▸ Dataset entries

• • • •

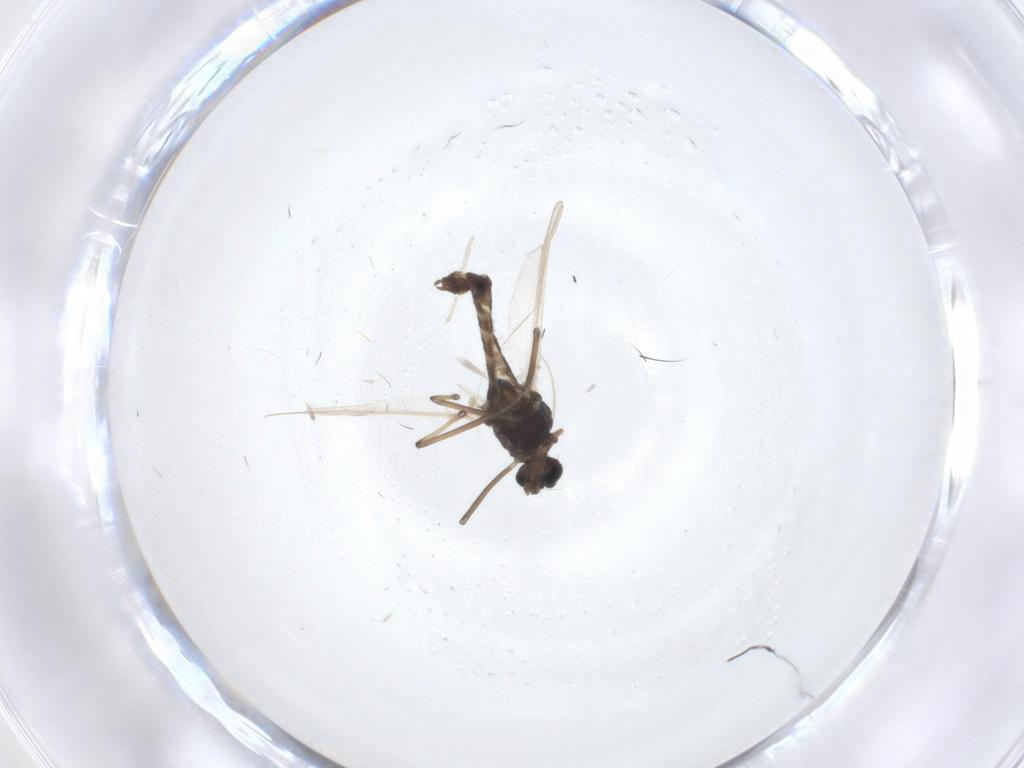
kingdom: Animalia
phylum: Arthropoda
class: Insecta
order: Diptera
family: Chironomidae
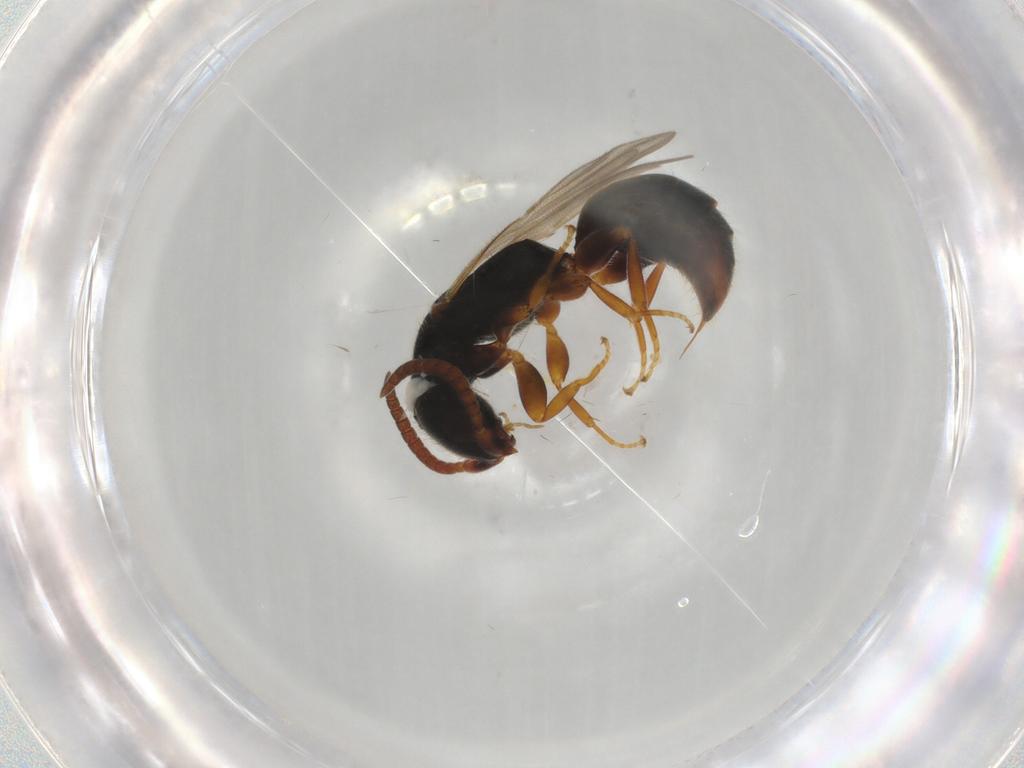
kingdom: Animalia
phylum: Arthropoda
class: Insecta
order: Hymenoptera
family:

• • • •

▸ Short problem
Copy the lines above word for word, omitting the pictures.

▸ Right answer
kingdom: Animalia
phylum: Arthropoda
class: Insecta
order: Diptera
family: Chironomidae
kingdom: Animalia
phylum: Arthropoda
class: Insecta
order: Hymenoptera
family:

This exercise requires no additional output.